In my engine, every frame I move all the particles by some amount in their respective directions. x and z values are in some way calculated (plane where terrain is), and for y (height) I ask terrain class. Interpolation is pretty smooth, I didn’t have big problems with that. Code for getting Height at some point on terrain is:


       public float getHeightAt(float x, float z) {

        try {
            // get the height of the four corners of the grid the camera is in
            float h00 = heightmap[(int) (x / Constants.MAP_GRID_SCALE)][(int) (z / Constants.MAP_GRID_SCALE)];
            float h01 = heightmap[(int) (x / Constants.MAP_GRID_SCALE)][(int) (z / Constants.MAP_GRID_SCALE) + 1];
            float h10 = heightmap[(int) (x / Constants.MAP_GRID_SCALE) + 1][(int) (z / Constants.MAP_GRID_SCALE)];
            float h11 = heightmap[(int) (x / Constants.MAP_GRID_SCALE) + 1][(int) (z / Constants.MAP_GRID_SCALE) + 1];

            // determine the relative location in the grid (between 0 and 1)
            float modx = (x % Constants.MAP_GRID_SCALE) / Constants.MAP_GRID_SCALE;
            float modz = (z % Constants.MAP_GRID_SCALE) / Constants.MAP_GRID_SCALE;

            // calculate a weighted average for the height
            float avg_height = h00 * (1 - modx) * (1 - modz) + h01 * (1 - modx) * (modz) + h10 * (modx) * (1 - modz) + h11 * (modx) * (modz);

            // scale it and return it
            return avg_height * Constants.HEIGHT_SCALE;
        } catch (Exception e) {
            System.out.println("error while fetcing height()!!!");
            System.out.println("x: " + x + " z:" + z);
            e.printStackTrace();
            return 0;
        }
    }

Maybe your problem is that grid is too big so interpolation isn’t working good? ???

The easiest way is to think the tile is planar. This is incorrect, but is required to do the next step.

Think of the tile (quad) as 1 triangles. both triangles are half of the tile. Now find out which triangle you’re at. Seems you solved this part already.
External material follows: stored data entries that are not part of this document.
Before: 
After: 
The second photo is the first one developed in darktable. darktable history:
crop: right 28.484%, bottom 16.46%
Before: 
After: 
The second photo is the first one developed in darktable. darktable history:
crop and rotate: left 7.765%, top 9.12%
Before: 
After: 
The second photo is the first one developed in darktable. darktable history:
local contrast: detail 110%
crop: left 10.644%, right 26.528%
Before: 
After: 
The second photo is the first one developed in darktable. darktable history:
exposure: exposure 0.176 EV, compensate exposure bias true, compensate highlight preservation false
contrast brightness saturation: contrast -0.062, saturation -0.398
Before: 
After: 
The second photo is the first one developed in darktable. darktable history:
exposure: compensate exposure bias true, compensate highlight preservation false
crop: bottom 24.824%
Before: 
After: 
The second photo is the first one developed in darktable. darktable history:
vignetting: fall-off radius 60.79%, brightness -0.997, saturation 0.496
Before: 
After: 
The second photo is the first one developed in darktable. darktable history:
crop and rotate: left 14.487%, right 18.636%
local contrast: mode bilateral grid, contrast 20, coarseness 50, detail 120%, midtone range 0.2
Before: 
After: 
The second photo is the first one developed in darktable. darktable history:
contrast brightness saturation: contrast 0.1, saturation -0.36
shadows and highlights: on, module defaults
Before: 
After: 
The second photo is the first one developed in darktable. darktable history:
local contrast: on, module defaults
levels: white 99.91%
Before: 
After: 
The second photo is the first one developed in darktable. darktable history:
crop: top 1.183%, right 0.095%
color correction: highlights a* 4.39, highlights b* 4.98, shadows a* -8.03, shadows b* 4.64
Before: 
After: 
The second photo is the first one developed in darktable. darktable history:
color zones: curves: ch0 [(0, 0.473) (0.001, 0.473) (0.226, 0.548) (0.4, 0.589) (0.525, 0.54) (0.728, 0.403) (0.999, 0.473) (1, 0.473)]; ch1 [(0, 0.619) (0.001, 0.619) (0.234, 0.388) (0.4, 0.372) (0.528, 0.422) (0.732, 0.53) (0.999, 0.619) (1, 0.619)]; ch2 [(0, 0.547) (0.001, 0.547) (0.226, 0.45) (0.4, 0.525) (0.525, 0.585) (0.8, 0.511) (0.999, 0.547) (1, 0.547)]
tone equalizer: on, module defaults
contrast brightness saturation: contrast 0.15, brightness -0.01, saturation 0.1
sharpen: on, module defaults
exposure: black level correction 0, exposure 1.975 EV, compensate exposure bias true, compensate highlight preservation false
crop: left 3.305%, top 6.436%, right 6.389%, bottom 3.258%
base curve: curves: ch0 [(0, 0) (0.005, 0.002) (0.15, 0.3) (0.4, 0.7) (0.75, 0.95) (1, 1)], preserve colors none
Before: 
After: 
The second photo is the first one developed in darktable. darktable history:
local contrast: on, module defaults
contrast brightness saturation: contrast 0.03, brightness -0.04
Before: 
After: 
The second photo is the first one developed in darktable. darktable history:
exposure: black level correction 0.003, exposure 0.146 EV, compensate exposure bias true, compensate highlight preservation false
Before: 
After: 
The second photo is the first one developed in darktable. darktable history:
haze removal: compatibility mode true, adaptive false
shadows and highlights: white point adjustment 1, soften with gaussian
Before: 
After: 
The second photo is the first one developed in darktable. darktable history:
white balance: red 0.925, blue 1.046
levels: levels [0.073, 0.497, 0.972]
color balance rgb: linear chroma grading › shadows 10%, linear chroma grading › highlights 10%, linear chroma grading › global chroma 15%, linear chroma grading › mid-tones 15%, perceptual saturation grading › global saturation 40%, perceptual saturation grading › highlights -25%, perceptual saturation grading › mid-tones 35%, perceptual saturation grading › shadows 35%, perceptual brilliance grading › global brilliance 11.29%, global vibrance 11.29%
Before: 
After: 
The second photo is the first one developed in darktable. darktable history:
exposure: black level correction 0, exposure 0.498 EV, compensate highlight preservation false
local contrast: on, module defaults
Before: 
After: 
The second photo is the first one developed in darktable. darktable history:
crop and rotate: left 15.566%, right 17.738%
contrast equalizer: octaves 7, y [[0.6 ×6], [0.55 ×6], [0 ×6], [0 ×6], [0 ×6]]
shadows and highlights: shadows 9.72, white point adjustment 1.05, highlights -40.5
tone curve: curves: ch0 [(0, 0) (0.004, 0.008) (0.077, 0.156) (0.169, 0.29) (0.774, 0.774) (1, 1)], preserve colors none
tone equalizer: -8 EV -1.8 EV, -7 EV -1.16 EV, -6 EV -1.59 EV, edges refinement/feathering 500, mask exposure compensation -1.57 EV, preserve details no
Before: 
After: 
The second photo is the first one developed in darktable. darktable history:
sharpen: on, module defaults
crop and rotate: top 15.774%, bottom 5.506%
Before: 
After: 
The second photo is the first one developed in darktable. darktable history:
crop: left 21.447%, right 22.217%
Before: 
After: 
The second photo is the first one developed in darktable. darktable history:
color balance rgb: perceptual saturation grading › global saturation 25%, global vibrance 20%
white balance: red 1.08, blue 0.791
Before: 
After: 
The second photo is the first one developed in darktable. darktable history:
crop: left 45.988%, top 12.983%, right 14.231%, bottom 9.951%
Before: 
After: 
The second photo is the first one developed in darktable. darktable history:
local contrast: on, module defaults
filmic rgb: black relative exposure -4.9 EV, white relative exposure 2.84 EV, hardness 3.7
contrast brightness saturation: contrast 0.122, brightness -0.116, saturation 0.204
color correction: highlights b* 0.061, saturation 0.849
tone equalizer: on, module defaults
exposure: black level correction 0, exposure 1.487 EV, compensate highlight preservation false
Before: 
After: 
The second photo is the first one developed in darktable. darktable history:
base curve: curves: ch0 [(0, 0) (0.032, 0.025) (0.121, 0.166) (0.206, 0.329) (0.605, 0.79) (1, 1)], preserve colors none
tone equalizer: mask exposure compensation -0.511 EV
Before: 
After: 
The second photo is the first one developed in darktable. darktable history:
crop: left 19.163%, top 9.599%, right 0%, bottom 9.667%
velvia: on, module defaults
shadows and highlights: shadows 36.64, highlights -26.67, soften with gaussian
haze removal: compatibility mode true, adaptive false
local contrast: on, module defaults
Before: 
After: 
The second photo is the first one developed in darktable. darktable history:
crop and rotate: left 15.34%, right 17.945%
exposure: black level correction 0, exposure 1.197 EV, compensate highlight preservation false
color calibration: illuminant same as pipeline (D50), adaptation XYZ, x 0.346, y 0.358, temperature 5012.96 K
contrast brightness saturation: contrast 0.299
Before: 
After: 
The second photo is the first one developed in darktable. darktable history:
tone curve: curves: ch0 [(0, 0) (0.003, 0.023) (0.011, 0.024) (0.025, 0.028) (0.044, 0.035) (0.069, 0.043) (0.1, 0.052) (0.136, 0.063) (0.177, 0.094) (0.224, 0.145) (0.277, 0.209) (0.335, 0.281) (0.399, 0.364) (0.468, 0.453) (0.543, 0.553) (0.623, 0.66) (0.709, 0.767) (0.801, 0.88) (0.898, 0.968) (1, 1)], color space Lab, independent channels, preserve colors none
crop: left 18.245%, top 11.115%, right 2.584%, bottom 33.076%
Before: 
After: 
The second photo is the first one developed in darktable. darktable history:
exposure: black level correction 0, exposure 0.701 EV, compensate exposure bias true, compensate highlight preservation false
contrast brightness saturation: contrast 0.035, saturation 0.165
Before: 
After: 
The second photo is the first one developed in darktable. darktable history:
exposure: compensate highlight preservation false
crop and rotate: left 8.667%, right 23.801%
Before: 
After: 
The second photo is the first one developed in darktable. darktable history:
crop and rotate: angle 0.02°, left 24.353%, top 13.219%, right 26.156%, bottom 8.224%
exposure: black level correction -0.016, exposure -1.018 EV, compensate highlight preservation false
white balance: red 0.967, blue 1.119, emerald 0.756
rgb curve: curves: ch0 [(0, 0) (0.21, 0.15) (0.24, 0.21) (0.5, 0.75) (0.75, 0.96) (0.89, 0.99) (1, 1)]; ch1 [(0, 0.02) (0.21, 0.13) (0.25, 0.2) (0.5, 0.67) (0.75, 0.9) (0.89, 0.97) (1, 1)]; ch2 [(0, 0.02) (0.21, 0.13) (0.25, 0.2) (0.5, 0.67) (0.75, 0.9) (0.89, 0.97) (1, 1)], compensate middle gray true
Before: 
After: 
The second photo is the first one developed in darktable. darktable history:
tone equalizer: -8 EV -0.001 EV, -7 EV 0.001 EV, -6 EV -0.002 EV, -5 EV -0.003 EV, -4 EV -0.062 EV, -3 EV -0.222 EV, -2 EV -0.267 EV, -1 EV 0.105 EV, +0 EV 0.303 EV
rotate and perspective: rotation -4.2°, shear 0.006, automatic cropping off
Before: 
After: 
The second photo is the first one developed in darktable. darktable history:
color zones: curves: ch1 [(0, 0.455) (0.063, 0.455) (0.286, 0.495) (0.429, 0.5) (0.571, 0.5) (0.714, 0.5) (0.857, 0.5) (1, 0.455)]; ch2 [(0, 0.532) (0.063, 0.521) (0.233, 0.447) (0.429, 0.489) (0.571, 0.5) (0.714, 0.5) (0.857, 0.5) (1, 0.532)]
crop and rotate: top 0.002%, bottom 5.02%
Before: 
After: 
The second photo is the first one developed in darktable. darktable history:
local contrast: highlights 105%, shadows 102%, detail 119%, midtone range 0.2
Now the final part: extrapolate the current triangle to a planar quad. This is fairly easy. Now you have a planar quad, which you can use for 3 interpolation-steps:

  1. T = top Left … x … Right
  2. B = bottom Left … x … Right
  3. P = T … z … B

Thanks Vorax - things are now working perfectly! Your ray/plane intersection suggestion did the trick!